:: Prompt 1 ::
Retype the stretch of the thread on NaN comparisons from "Consider three numbers" through "is actually implication.)".
:: Prompt 2 ::
In the thread on NaN comparisons, condense the paragraph beginning "It is in the other direction" into a shorter version that keeps its main facts.
:: Prompt 3 ::
Continue the thread on NaN comparisons from the point where it stops.

On 11/12/13 1:03 PM, tn wrote:
On Tuesday, 12 November 2013 at 20:03:37 UTC, Andrei Alexandrescu wrote:
Consider we define equiv(a, b) as (a, b) => !less(a, b) && !less(b, a).
If at least one of the numbers is NaN, all comparisons return false.
That puts NaN in the same equivalence class with all numbers,
including numbers that are deemed in distinct equivalence classes.
That's where NaNs mess things up, and that's what we need to assert.
Consider three numbers a, b, and c. Then the following must pass:
assert((equiv(a, b) && equiv(b, c)) <= equiv(a, c));
("<=" on Booleans is actually implication.)
Shouldn't the implication be to the other direction? Then it becomes
assert((equiv(a, b) && equiv(b, c)) => equiv(a, c));
It is in the other direction, but the latter doesn't compile :o). Again,
it just turns out "a <= b" has the meaning of "a implies b". It's not a
particularly intuitive way to express it.

:: Joint position lists ::
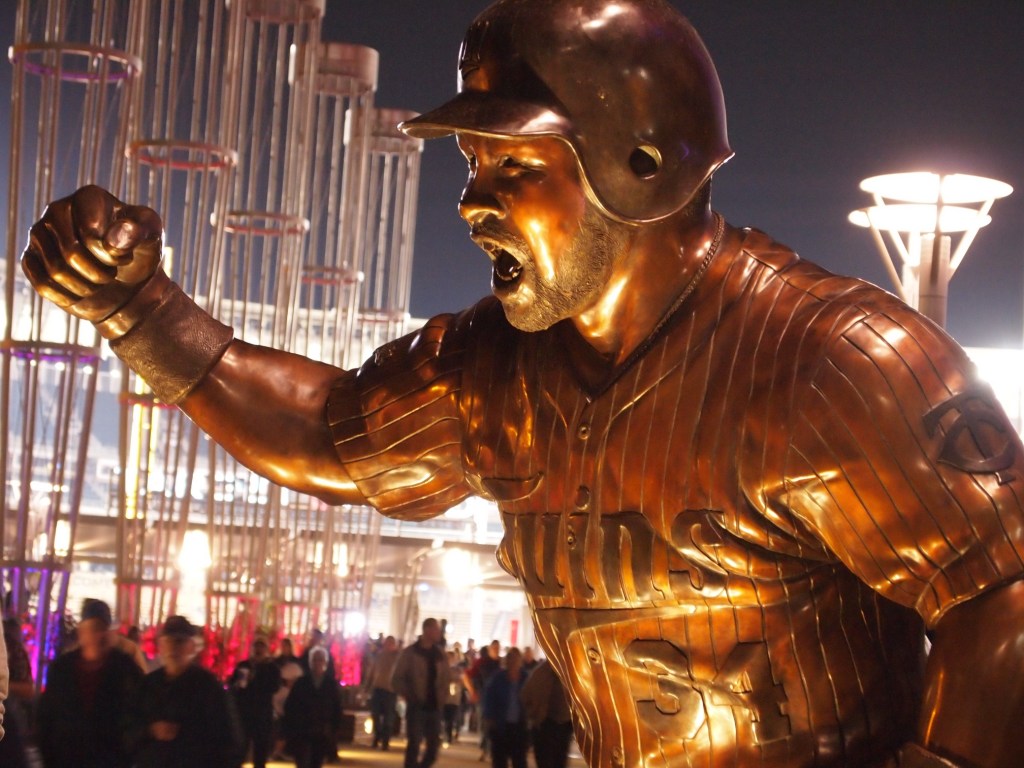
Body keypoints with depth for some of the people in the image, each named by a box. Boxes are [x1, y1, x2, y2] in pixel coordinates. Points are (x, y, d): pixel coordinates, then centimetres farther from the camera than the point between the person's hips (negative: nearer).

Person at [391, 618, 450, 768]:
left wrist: (441, 699, 3)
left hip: (434, 707, 5)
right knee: (414, 745, -9)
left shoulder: (440, 656, 12)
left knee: (433, 747, 5)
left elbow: (444, 680, 19)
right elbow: (397, 680, -2)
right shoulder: (409, 653, -2)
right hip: (416, 707, -5)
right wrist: (411, 697, -10)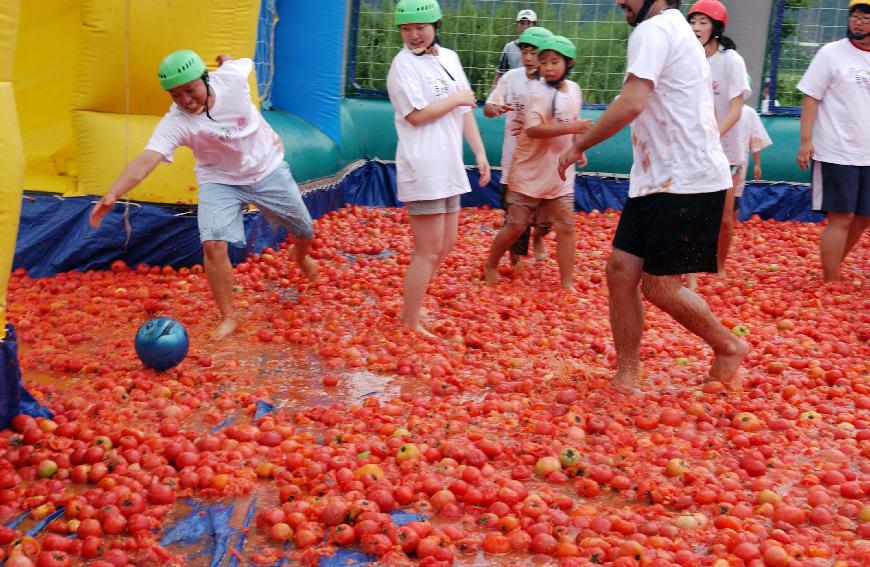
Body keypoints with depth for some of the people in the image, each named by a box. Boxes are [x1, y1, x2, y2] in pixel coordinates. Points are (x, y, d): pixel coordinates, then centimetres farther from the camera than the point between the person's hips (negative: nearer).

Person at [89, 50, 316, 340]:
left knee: (305, 232, 14)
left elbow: (245, 62, 0)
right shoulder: (174, 123, -30)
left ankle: (300, 256, 53)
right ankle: (228, 317, -2)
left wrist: (226, 60, 25)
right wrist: (112, 194, -60)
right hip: (220, 180, -2)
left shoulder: (231, 76, -25)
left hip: (267, 168, 2)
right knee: (213, 245, -22)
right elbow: (147, 159, -44)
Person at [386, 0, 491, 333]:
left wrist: (479, 152, 13)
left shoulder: (449, 58, 13)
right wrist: (456, 98, -8)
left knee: (445, 246, 16)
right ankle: (410, 326, 4)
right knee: (428, 252, -6)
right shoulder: (403, 64, -9)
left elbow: (464, 110, 17)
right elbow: (416, 115, -18)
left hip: (449, 167, 8)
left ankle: (413, 308, 29)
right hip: (423, 168, -8)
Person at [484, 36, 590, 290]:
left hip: (560, 174, 5)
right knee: (515, 226, 2)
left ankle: (567, 284, 7)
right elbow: (532, 129, -30)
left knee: (566, 227, 1)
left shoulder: (574, 89, 3)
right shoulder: (539, 92, -16)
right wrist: (570, 128, -37)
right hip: (530, 174, -5)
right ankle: (490, 266, 24)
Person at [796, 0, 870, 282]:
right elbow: (811, 97, -7)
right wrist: (806, 141, -15)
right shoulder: (832, 53, -5)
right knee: (841, 217, -6)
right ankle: (831, 283, 2)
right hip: (836, 153, -6)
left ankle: (834, 267, 26)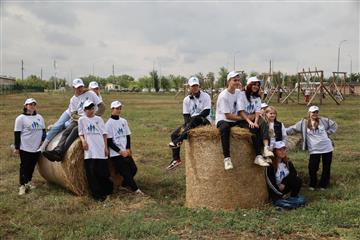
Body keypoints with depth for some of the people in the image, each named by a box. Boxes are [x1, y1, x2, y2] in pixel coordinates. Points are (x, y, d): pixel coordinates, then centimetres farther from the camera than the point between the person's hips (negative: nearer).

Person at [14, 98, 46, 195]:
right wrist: (17, 147, -8)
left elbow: (43, 130, 18)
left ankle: (28, 182, 27)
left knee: (32, 166, 13)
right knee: (24, 166, 1)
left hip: (37, 147, 5)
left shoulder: (39, 117, 10)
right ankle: (22, 185, 9)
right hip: (25, 148, -5)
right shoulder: (21, 118, -6)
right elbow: (17, 133, -7)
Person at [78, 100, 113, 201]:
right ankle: (97, 194, 6)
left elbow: (104, 134, 9)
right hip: (89, 151, 0)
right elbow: (81, 133, 10)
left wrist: (106, 147, 2)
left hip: (101, 150, 0)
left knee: (103, 172, 2)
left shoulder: (99, 119, 10)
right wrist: (83, 140, -11)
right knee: (91, 172, -2)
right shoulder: (82, 120, 8)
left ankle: (106, 191, 19)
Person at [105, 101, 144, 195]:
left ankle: (125, 185, 20)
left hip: (126, 152, 6)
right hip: (116, 154, -6)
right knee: (126, 172, -8)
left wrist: (128, 149, -1)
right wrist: (120, 151, -13)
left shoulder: (124, 121, 11)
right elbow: (109, 142, -10)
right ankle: (136, 189, -3)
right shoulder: (109, 124, -8)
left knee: (134, 169, 0)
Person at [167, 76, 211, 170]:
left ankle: (178, 140, -39)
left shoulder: (205, 96, -4)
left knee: (196, 119, -39)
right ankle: (176, 159, -5)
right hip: (191, 122, 5)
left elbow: (206, 111, -15)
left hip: (205, 121, -5)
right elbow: (186, 115, 3)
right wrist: (187, 124, -17)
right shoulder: (186, 100, 9)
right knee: (174, 134, -9)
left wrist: (193, 117, -23)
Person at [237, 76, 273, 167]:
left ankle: (266, 148, -45)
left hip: (253, 118, 5)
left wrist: (255, 122, -18)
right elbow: (241, 112, -13)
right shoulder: (242, 95, -4)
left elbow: (257, 113, 1)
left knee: (263, 124, -28)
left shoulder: (257, 98, 13)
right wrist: (249, 122, -25)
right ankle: (258, 156, -32)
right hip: (243, 120, -5)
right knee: (254, 129, -32)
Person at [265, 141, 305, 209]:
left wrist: (284, 182, -19)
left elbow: (294, 174, -6)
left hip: (285, 188, 6)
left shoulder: (288, 163, 5)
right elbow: (271, 183, -16)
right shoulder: (270, 166, -13)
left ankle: (293, 197, -5)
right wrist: (282, 195, -17)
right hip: (276, 194, -6)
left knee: (298, 180, -23)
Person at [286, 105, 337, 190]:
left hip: (327, 148, 2)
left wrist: (327, 133, 1)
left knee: (326, 167, 9)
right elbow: (293, 129, -6)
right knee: (313, 168, -3)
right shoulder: (304, 123, -4)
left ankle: (323, 185, 27)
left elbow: (334, 125, 12)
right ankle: (312, 185, 20)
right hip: (314, 150, -1)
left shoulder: (323, 120, 0)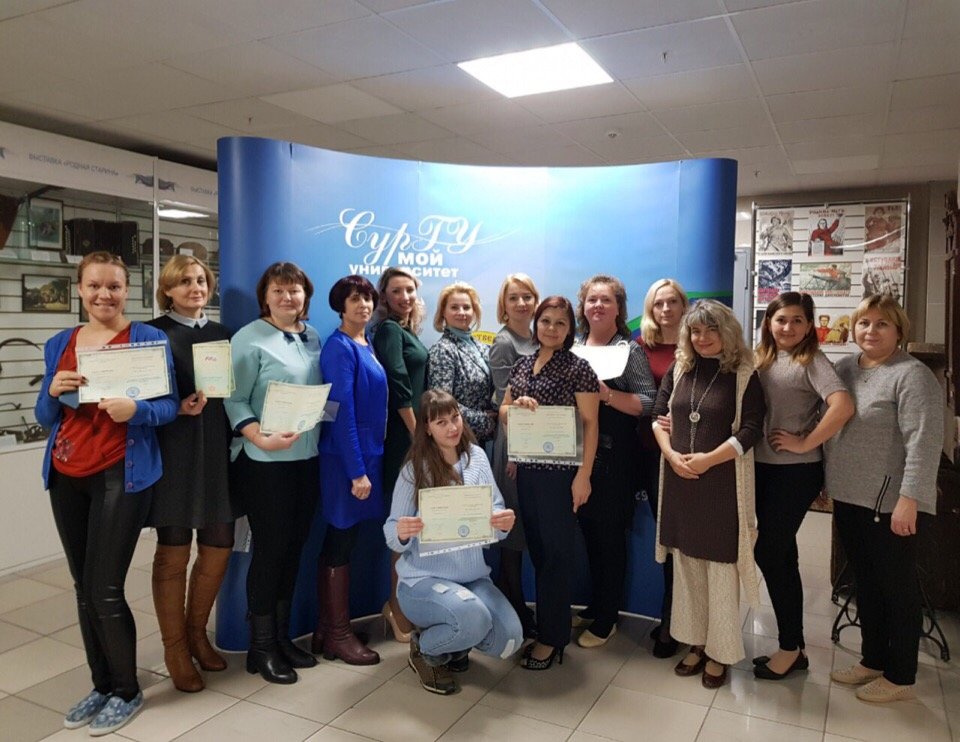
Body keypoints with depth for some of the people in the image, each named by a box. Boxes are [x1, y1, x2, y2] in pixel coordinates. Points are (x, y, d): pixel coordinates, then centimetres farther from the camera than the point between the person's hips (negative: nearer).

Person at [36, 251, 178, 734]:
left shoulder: (150, 339, -4)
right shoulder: (59, 345, 11)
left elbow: (170, 405, -7)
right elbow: (45, 418, 12)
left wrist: (136, 410, -26)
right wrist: (53, 392, -9)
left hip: (121, 475, -5)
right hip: (66, 476, 5)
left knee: (105, 591, -3)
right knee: (84, 589, 11)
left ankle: (127, 692, 18)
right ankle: (101, 684, 29)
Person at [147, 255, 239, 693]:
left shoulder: (222, 335, 13)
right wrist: (178, 408, -21)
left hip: (217, 451, 5)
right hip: (173, 453, -4)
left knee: (219, 547, 9)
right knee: (173, 553, 4)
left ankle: (196, 631, 31)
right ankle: (175, 647, 21)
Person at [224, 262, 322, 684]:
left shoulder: (312, 337, 10)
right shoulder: (249, 339, -8)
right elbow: (234, 400, -13)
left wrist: (323, 436, 3)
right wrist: (261, 438, -25)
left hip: (308, 458, 6)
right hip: (265, 462, -6)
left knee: (294, 546, 13)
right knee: (270, 548, 1)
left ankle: (282, 636, 28)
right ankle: (260, 647, 17)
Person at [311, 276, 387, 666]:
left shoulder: (365, 345, 12)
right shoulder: (340, 347, -14)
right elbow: (342, 411, -19)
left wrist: (366, 463, 14)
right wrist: (357, 470, -20)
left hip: (366, 452, 9)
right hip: (346, 457, -9)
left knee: (339, 541, 14)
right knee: (341, 542, 1)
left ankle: (326, 629, 26)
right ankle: (338, 634, 14)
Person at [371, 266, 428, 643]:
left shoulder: (408, 331, 17)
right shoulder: (388, 329, -8)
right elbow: (398, 386, -17)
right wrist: (416, 434, -15)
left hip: (415, 435, 9)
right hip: (404, 437, -9)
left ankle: (401, 604, 25)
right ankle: (398, 607, 7)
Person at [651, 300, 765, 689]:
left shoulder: (744, 375, -4)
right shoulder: (679, 369, 8)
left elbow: (750, 429, -11)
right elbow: (659, 417, 7)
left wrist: (707, 459, -18)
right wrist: (672, 455, -9)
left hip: (723, 483, -4)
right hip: (679, 480, 4)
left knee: (720, 566, 3)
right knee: (687, 564, 12)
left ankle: (719, 651, 18)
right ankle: (695, 642, 27)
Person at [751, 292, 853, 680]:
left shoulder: (811, 361, -9)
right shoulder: (761, 359, 10)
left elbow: (843, 406, -25)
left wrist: (805, 443, -18)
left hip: (796, 472, -6)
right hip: (761, 467, 7)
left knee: (769, 553, -2)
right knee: (779, 554, 13)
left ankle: (790, 648, 16)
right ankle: (793, 646, 27)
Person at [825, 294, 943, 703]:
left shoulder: (912, 375, -13)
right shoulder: (845, 368, 10)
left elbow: (924, 442, -20)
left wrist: (909, 499, -24)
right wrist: (827, 482, 17)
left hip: (889, 503, -7)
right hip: (849, 498, 7)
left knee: (897, 587, 7)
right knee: (866, 583, 18)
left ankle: (900, 677, 21)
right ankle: (873, 660, 33)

:: Response area 1 ::
Consider three numbers a, b, and c. Then the following must pass:
assert((equiv(a, b) && equiv(b, c)) <= equiv(a, c));
("<=" on Booleans is actually implication.)

:: Response area 2 ::
The implication does run the other way, but writing it with "=>" doesn't compile. On Booleans, "a <= b" means "a implies b", which is not an intuitive way to express it.

:: Response area 3 ::
That test will fail with NaNs and should be part of isSorted, sort etc.
But it requires that the input contains at least three elements. And it
has to test a lot of possible triples (a,b,c), which I think requires at
least O(n^2) time. And it does not fail consistently whenever the input
contains at least one NaN (consider an input that contains only NaNs).
I agree. Ideas?
We should also check such as:
assert(!less(a, a));
assert(less(a, b) <= !less(b, a));
These should be checked in sort only; isSorted does not need these.
The latter fails also if a==b. (Unless the direction of the implication
is again wrong.)
Try it!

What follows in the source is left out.